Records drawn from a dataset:
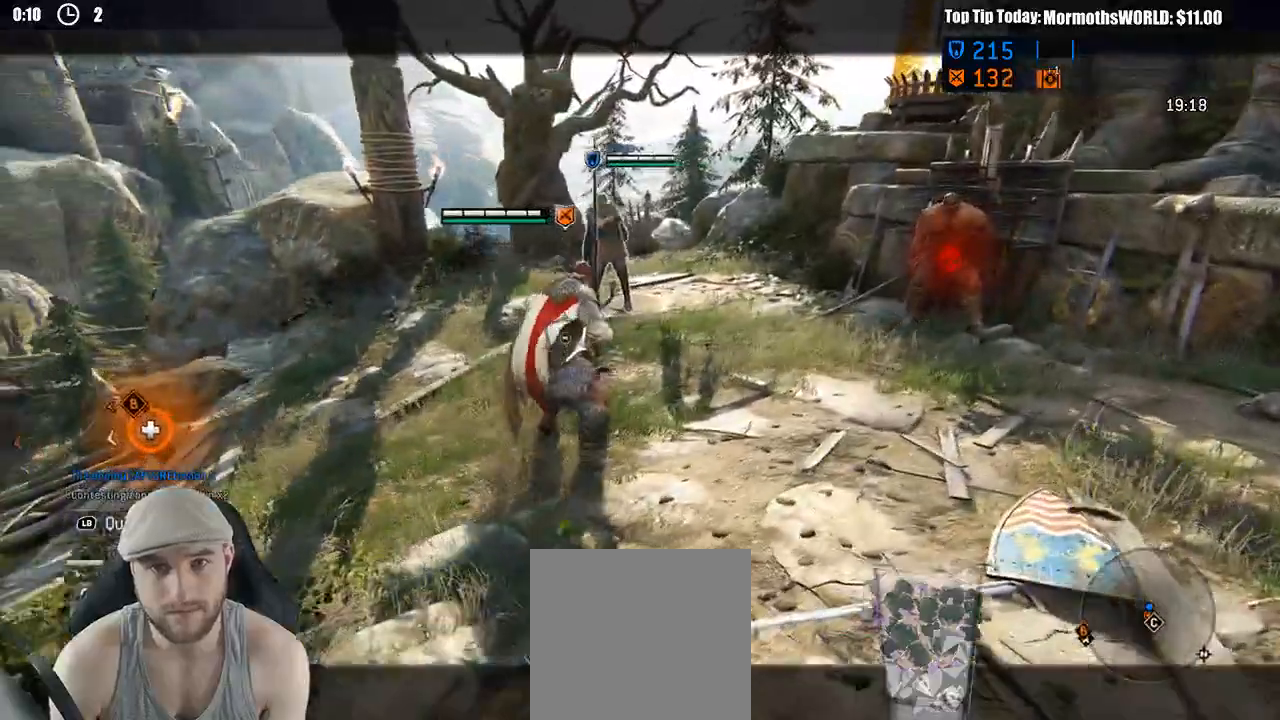
{"buttons": ["L2", "R2"], "left_stick": "up", "right_stick": "center", "events": [[17, "left_stick", "up"], [417, "R1", "down"], [417, "R2", "down"], [500, "R1", "up"]]}
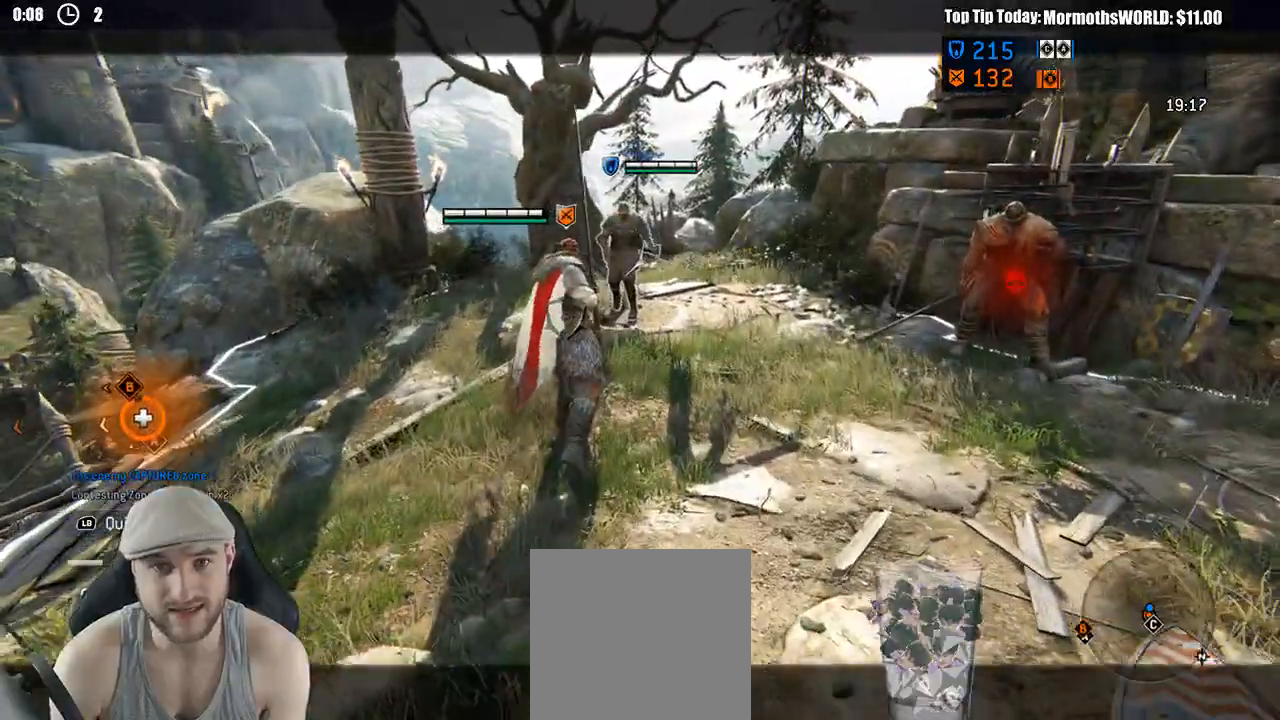
{"buttons": ["L2"], "left_stick": "up", "right_stick": "left", "events": [[33, "R2", "up"], [300, "right_stick", "left"]]}
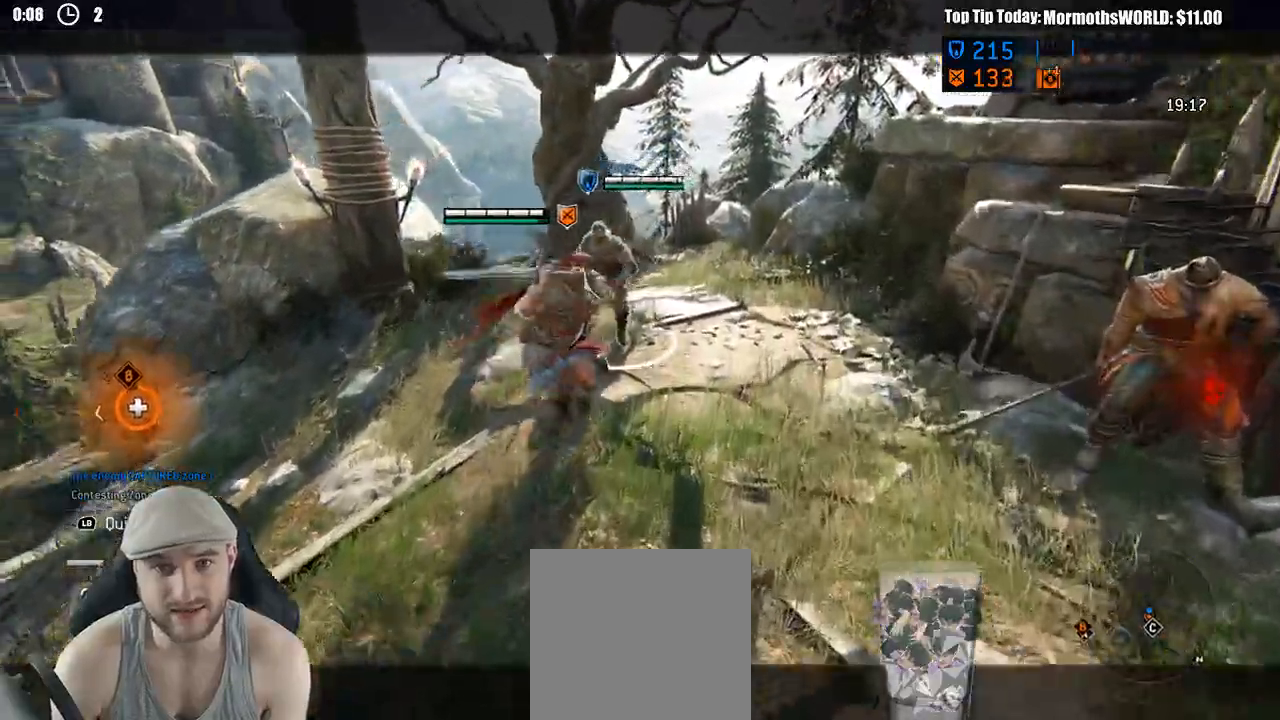
{"buttons": ["L2", "R2"], "left_stick": "up-right", "right_stick": "left", "events": [[33, "B", "down"], [117, "B", "up"], [200, "B", "down"], [283, "R2", "down"], [333, "B", "up"], [367, "left_stick", "up-right"], [400, "B", "down"], [500, "B", "up"]]}
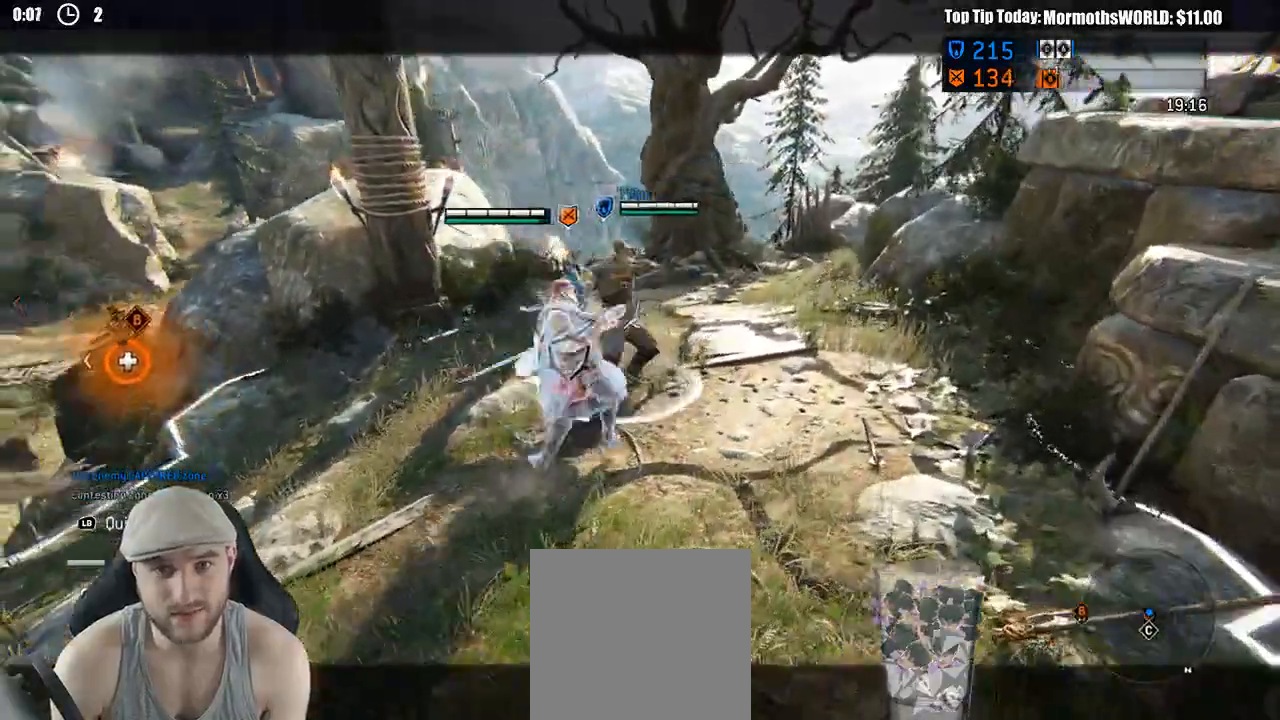
{"buttons": ["L2", "R2"], "left_stick": "up-right", "right_stick": "center"}
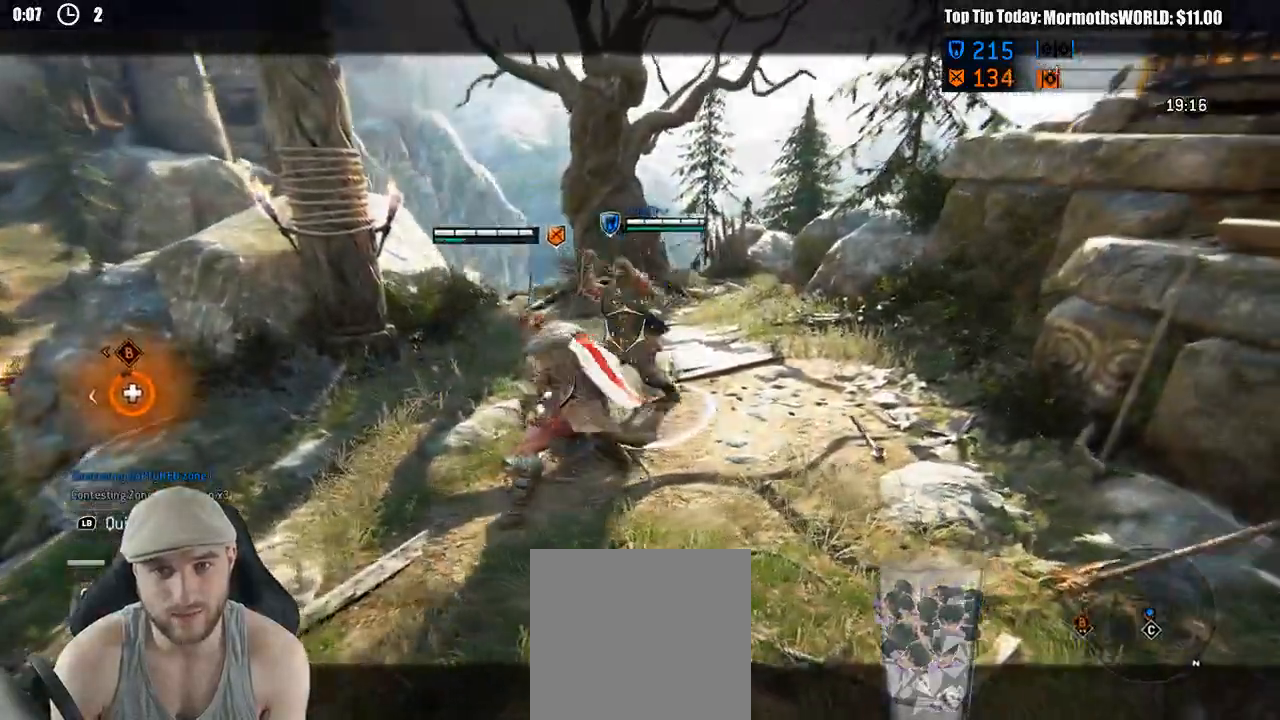
{"buttons": ["L2"], "left_stick": "down-right", "right_stick": "left", "events": [[67, "left_stick", "down-left"], [133, "R2", "up"], [150, "left_stick", "down"], [283, "left_stick", "down-right"], [333, "right_stick", "left"]]}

Description of the task: Your answer must be a verbatim copy of the entries above, with no images included.

Written solution:
{"buttons": ["L2", "R2"], "left_stick": "up", "right_stick": "center", "events": [[17, "left_stick", "up"], [417, "R1", "down"], [417, "R2", "down"], [500, "R1", "up"]]}
{"buttons": ["L2"], "left_stick": "up", "right_stick": "left", "events": [[33, "R2", "up"], [300, "right_stick", "left"]]}
{"buttons": ["L2", "R2"], "left_stick": "up-right", "right_stick": "left", "events": [[33, "B", "down"], [117, "B", "up"], [200, "B", "down"], [283, "R2", "down"], [333, "B", "up"], [367, "left_stick", "up-right"], [400, "B", "down"], [500, "B", "up"]]}
{"buttons": ["L2", "R2"], "left_stick": "up-right", "right_stick": "center"}
{"buttons": ["L2"], "left_stick": "down-right", "right_stick": "left", "events": [[67, "left_stick", "down-left"], [133, "R2", "up"], [150, "left_stick", "down"], [283, "left_stick", "down-right"], [333, "right_stick", "left"]]}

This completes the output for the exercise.